Peningkatan jumlah karyawan pada saat yang belum tepat bisa menjadi langkah berbahaya. Peningkatan biaya operasional perusahaan harus jadi konsekuensi komitmen ke depan yang sulit ditarik lagi. Sementara di sisi lain, startup kita masih dalam fase validasi produk market fit dan bisnis model.
Jangan jadikan besarnya jumlah tim kita sebagai parameter utama untuk mengukur performa bisnis sebuah perusahaan. Performa bisnis tergambarkan dari apakah produk kita diterima, disukai, memenuhi kebutuhan target market kita, yang kemudian konsumsi produk tersebut menimbulkan income yang lebih tinggi dibandingkan dengan biaya menghasilkan produk tersebut. Selebihnya adalah sarana pendukung untuk mencapai kondisi tersebut, jangan dibalik.

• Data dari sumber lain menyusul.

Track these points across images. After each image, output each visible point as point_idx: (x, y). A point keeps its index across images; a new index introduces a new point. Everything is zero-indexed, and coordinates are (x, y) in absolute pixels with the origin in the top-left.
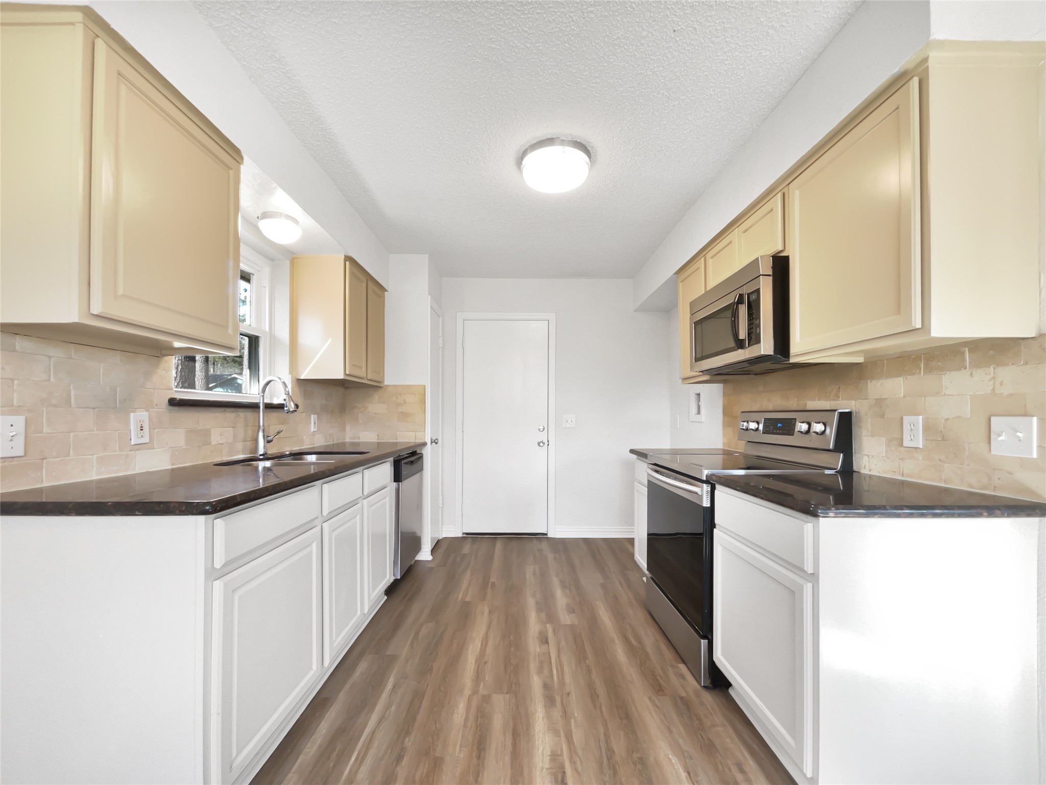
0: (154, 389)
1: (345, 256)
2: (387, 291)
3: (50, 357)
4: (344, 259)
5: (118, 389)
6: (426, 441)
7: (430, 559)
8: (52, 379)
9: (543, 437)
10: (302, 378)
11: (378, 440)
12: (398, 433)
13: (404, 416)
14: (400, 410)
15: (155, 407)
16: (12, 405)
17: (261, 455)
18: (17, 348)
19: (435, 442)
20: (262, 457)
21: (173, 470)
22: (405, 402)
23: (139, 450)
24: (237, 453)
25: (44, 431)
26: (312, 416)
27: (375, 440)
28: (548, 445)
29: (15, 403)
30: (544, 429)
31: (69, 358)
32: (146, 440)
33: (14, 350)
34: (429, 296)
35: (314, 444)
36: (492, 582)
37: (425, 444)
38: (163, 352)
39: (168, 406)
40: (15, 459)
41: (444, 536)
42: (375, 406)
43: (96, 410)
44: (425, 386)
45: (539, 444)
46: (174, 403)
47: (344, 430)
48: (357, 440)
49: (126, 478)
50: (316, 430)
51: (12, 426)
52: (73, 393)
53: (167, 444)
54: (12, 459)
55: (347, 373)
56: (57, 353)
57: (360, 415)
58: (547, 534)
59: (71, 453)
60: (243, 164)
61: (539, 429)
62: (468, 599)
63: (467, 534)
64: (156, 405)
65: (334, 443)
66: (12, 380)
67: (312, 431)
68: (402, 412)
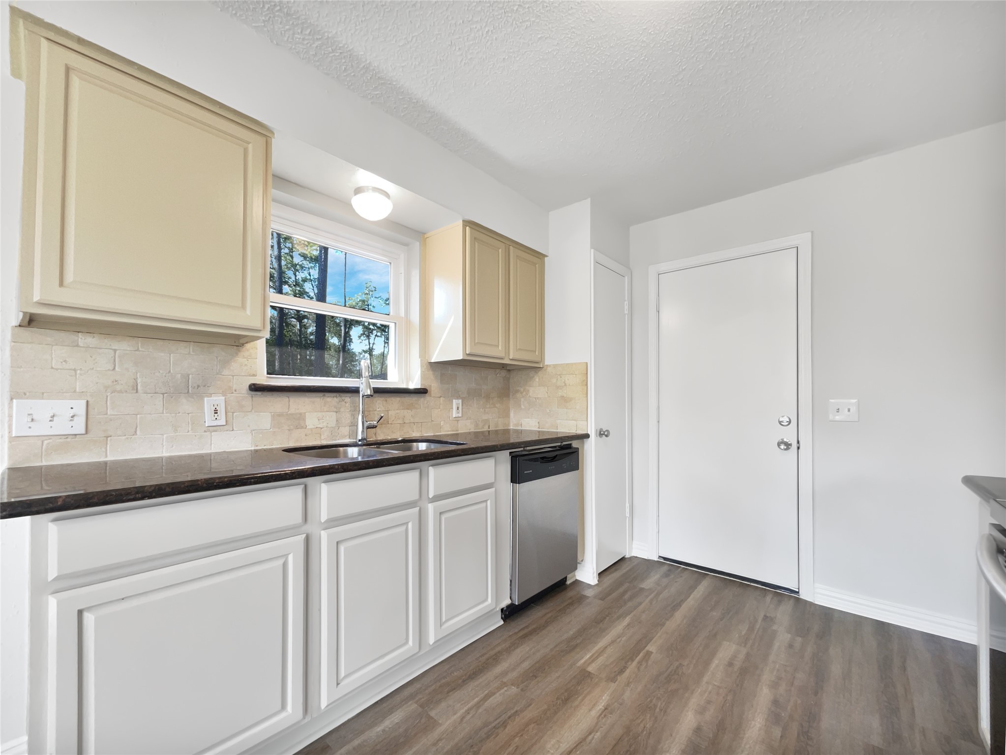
0: (233, 376)
1: (464, 221)
2: (547, 256)
3: (115, 351)
4: (463, 225)
5: (190, 376)
6: (589, 433)
7: (593, 584)
8: (117, 368)
9: (789, 435)
10: (433, 361)
11: (539, 428)
12: (558, 421)
13: (565, 401)
14: (560, 394)
15: (234, 392)
16: (75, 391)
17: (360, 441)
18: (80, 343)
19: (602, 434)
20: (360, 443)
21: (256, 451)
22: (565, 385)
23: (215, 431)
24: (344, 437)
25: (109, 413)
26: (454, 400)
27: (536, 429)
28: (798, 448)
29: (78, 390)
30: (790, 422)
31: (136, 351)
32: (222, 422)
33: (77, 346)
34: (592, 250)
35: (457, 431)
36: (648, 652)
37: (587, 436)
38: (242, 341)
39: (249, 391)
40: (78, 436)
41: (634, 554)
42: (536, 390)
43: (165, 395)
44: (587, 363)
45: (779, 444)
46: (256, 388)
47: (507, 416)
48: (520, 428)
49: (201, 457)
50: (460, 415)
51: (72, 408)
52: (139, 381)
53: (249, 426)
54: (74, 436)
55: (467, 353)
56: (123, 346)
57: (522, 400)
58: (798, 592)
59: (138, 432)
60: (274, 138)
61: (780, 422)
62: (590, 669)
63: (665, 559)
64: (235, 391)
65: (490, 429)
66: (75, 370)
67: (454, 416)
68: (562, 397)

Salah satu langkah untuk berhati-hati dalam melakukan rekrutmen adalah dengan merekrut tambahan anggota ketika sebuah pekerjaan tidak dapat lagi dikerjakan oleh satu orang. Selama masih bisa ditangani oleh satu orang, kenapa harus menambah orang untuk mengerjakan hal yang sama. Jangan sampai kita jatuh pada kondisi merekrut banyak orang, tapi tidak banyak pekerjaan yang bisa dikerjakan, sehingga kita akan mengada-adakan pekerjaan untuk memastikan tim kita tetap sibuk.
Hal yang sangat membuat stress bagi seorang anggota berkualitas ketika mereka harus mengerjakan sebuah pekerjaan yang tidak berdampak signifikan pada perusahaannya. Hal itu akan memicu masalah lanjutan: tidak terberdayakannya ia, tidak optimalnya perkembangan dirinya, dan tidak besar juga tantangan untuk membuatnya bertumbuh. Ujungnya, bisa saja orang berkualitas tersebut memilih hengkang hanya karena perencanaan dan pengelolaan organisasi kita yang tidak baik.

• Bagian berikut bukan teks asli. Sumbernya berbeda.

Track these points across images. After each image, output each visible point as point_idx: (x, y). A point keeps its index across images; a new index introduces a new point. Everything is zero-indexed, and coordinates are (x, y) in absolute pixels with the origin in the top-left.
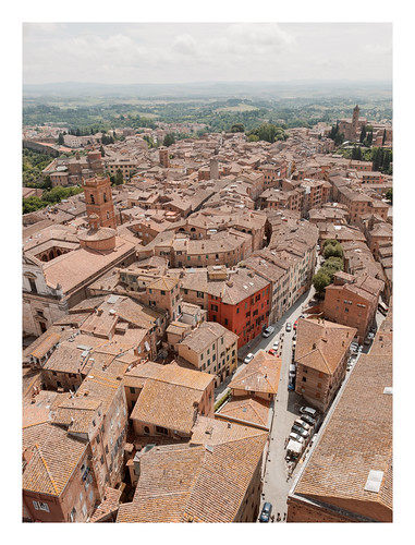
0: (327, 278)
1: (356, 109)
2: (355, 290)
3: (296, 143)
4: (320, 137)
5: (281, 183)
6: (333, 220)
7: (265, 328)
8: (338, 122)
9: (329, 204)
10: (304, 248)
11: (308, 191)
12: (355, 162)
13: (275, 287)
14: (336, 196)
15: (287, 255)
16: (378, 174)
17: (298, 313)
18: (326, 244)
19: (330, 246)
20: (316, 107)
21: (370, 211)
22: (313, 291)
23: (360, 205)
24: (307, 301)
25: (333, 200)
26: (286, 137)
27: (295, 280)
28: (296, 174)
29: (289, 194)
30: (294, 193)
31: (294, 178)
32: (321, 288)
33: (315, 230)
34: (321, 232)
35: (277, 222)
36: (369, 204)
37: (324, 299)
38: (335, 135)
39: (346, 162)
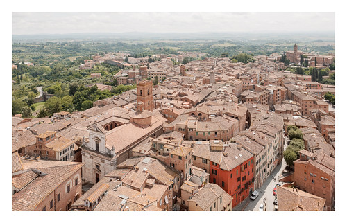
0: (294, 155)
1: (295, 46)
2: (318, 166)
3: (260, 64)
4: (275, 61)
5: (254, 87)
6: (291, 112)
7: (251, 192)
8: (284, 53)
9: (287, 101)
10: (275, 131)
11: (272, 93)
12: (299, 76)
13: (257, 159)
14: (291, 97)
15: (263, 135)
16: (316, 83)
18: (289, 129)
19: (292, 130)
20: (270, 45)
21: (316, 107)
22: (284, 164)
23: (308, 103)
24: (281, 171)
25: (289, 99)
26: (254, 61)
27: (271, 155)
28: (263, 82)
29: (260, 94)
30: (263, 93)
31: (262, 84)
32: (290, 162)
33: (281, 118)
34: (285, 120)
35: (254, 112)
36: (314, 102)
37: (294, 171)
38: (284, 60)
39: (294, 76)
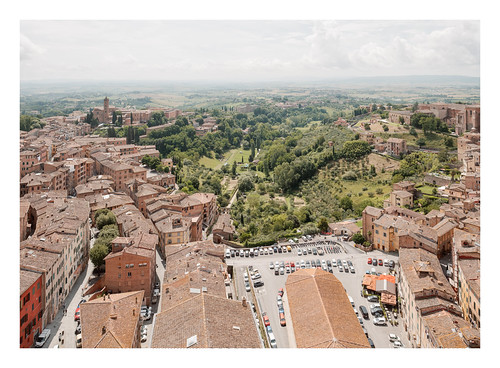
0: (104, 248)
1: (106, 100)
2: (134, 251)
3: (53, 129)
4: (77, 123)
5: (42, 167)
6: (100, 191)
7: (38, 335)
8: (91, 110)
9: (94, 178)
10: (76, 224)
11: (72, 169)
12: (111, 139)
13: (48, 278)
14: (99, 169)
15: (57, 236)
16: (132, 146)
17: (78, 298)
18: (97, 215)
19: (102, 216)
20: (69, 100)
21: (132, 177)
22: (91, 267)
23: (123, 173)
24: (86, 281)
25: (97, 174)
26: (42, 126)
27: (70, 261)
28: (58, 155)
29: (53, 175)
30: (58, 173)
31: (56, 160)
32: (100, 261)
33: (85, 203)
34: (91, 205)
35: (42, 205)
36: (130, 170)
37: (104, 271)
38: (91, 120)
39: (104, 140)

Hiring Only the “A Player”
Tidak ada yang lebih baik dibandingkan mendapatkan talenta terbaik dalam perusahaan kita. Jika merekrut orang yang salah menimbulkan biaya yang tidak sedikit, merekrut orang yang berkualitas juga sebaliknya, dapat membawa hasil yang signifikan. Seorang dengan kualitas terbaik, setara dengan performa 3 orang dengan kualitas biasa-biasa saja.

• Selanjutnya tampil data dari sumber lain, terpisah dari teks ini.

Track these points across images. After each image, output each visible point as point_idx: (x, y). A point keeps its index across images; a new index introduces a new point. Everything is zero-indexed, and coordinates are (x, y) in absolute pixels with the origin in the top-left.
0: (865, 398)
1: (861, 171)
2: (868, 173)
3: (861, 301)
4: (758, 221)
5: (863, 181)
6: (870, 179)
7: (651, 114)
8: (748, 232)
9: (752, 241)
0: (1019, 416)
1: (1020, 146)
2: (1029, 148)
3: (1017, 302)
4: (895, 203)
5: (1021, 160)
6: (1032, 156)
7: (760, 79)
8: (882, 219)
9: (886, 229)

Alan Eustace, mantan Senior VP Knowledge di Google bahkan mengatakan, “top engineer nilainya sebanding dengan 300 kali bahkan lebih dari average engineer”. Terlebih jika mereka punya karakteristik seperti seorang founder di perusahaan kita, mereka yang akan menjadi motor penggerak penuh inisiatif untuk perbaikan perusahaan.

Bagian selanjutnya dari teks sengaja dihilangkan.